How can I read Unicode pdf using itextsharp in c#?

Question

I am working on Unicode [Marathi] based project and for this project my task is to read Unicode text from a PDF in the following fonts

When I read the PDF using iTextSharp, I get the text as:

ररजज - (एस 13) महरररषष
पररप मतदरर जरदद 2014

where the actual text should be

राज्य - (एस-१३) महाराष्ट्र  प्रारूप मतदार यादी २०१४

Please give me solution if anyone have idea about this.

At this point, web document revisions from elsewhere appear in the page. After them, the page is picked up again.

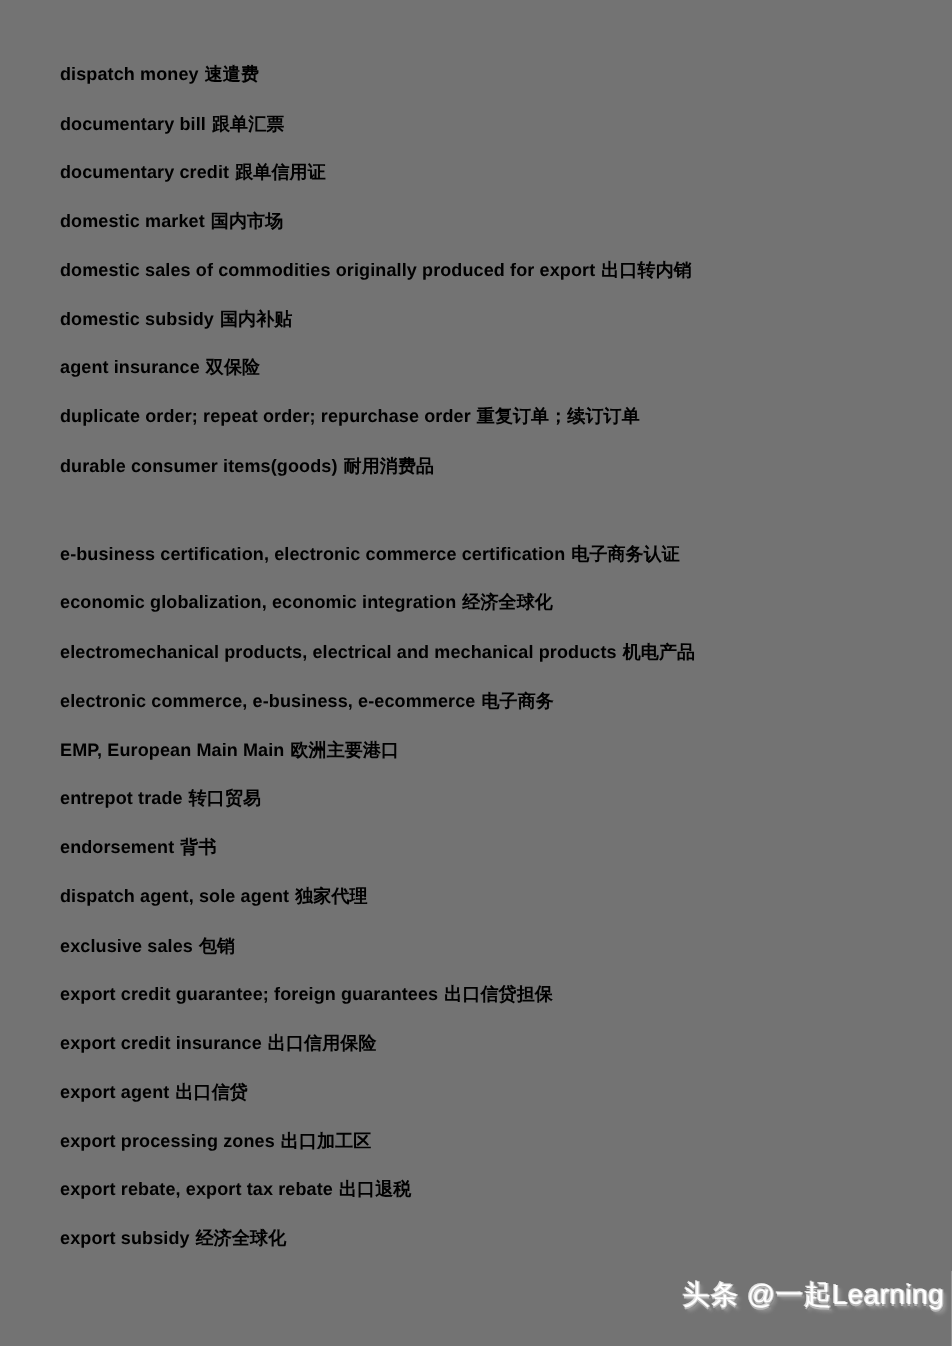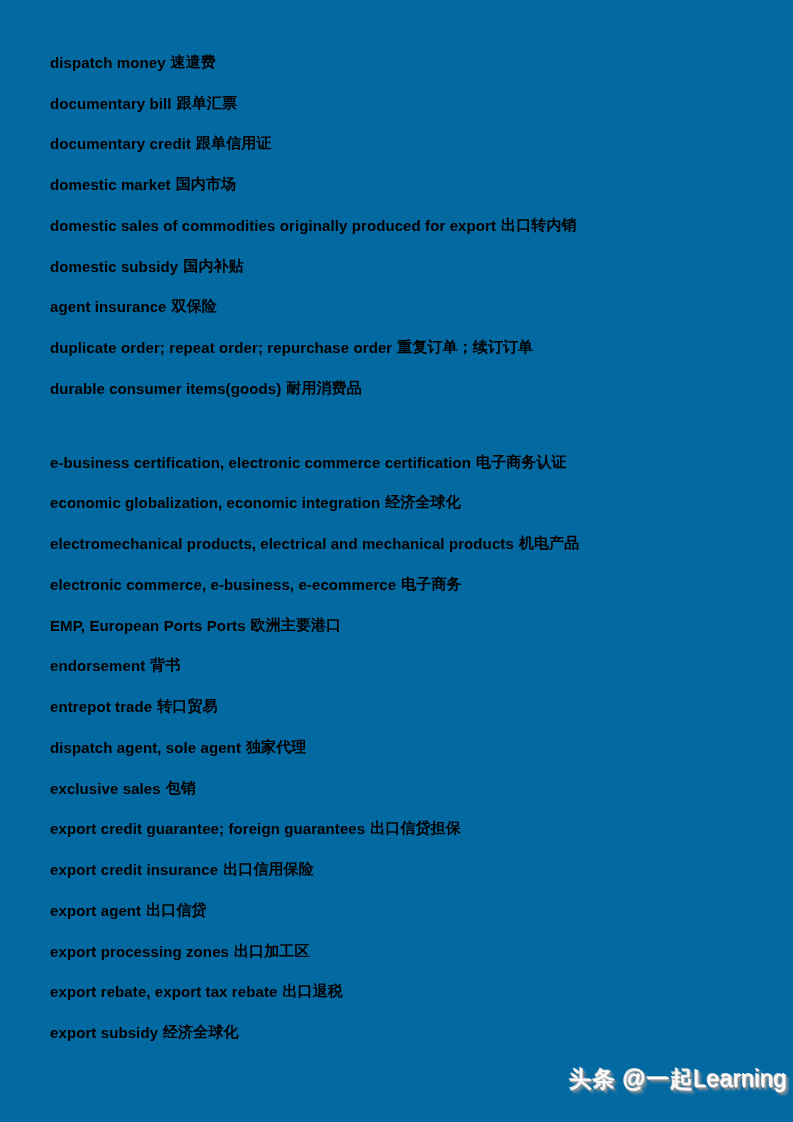--- a/index.html
+++ b/index.html
@@ -17,7 +17,7 @@
   .page {
     position: absolute;
     inset: 0;
-    background: #0369a1;
+    background: #737373;
   }
   .glossary-list {
     position: absolute;

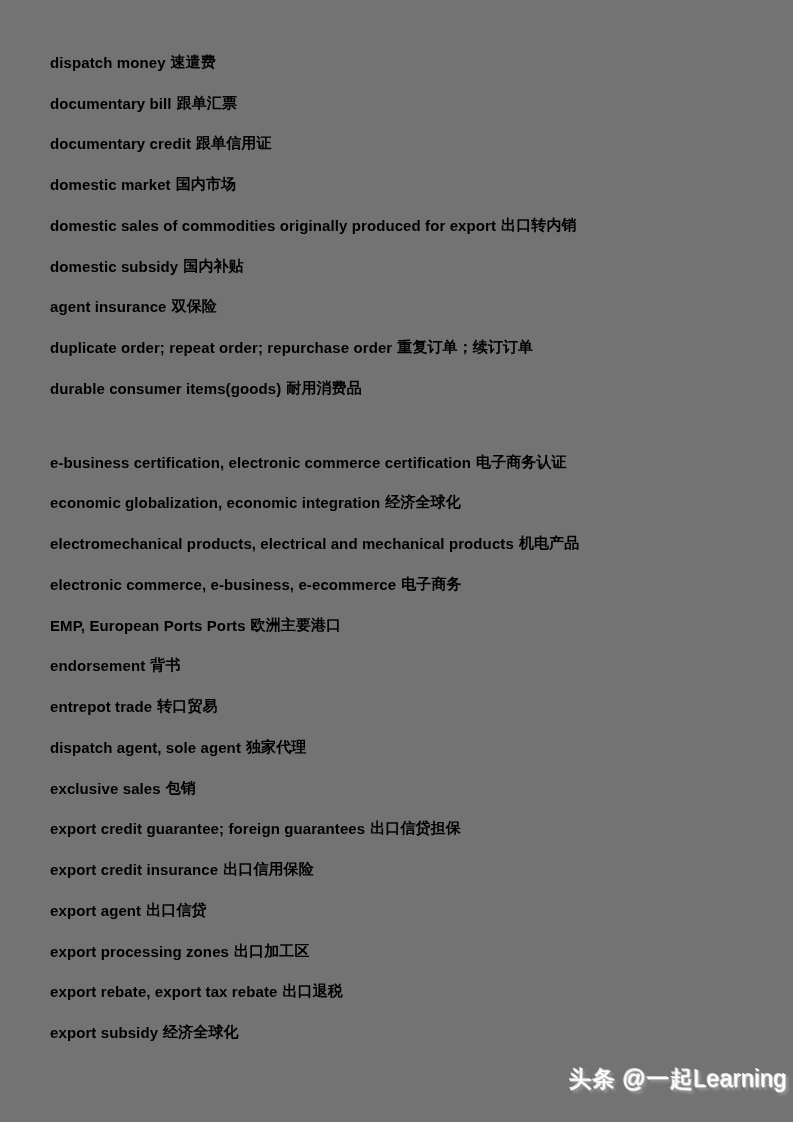--- a/index.html
+++ b/index.html
@@ -134,7 +134,7 @@
       </p>
 
       <p class="entry">
-        <span class="term">EMP, European Ports Ports</span>
+        <span class="term">EMP, European Main Main</span>
         <span class="translation">欧洲主要港口</span>
       </p>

Your output shows you are already reading "Unicode" (if that failed you would not have seen Marathi). Can you provide a link to a sample PDF with this behavior? — Jongware, Jan 09 '14 at 12:49
Please check this is the link for sample pdf.[Click here to view sample pdf](https://www.dropbox.com/s/ezz015t3qdqo5hk/test.pdf) — Pandurang Pailvan, Jan 09 '14 at 13:17
This PDF has *exactly* the same problem as described in http://stackoverflow.com/a/15566820/2564301 -- up to and including the same duplicate Unicode code points. This can't be solved by iTextSharp, nor by Acrobat Pro. — Jongware, Jan 09 '14 at 13:43
hi, i am also creating pdf using itextsharp, but when pdf is printed with marathi text, some joint word are not printed correctly. for ex- मिरची printed as मरीची , पत्ते printed as पतेते .please give any solution. — banny, Mar 19 '14 at 08:52

0 Answers0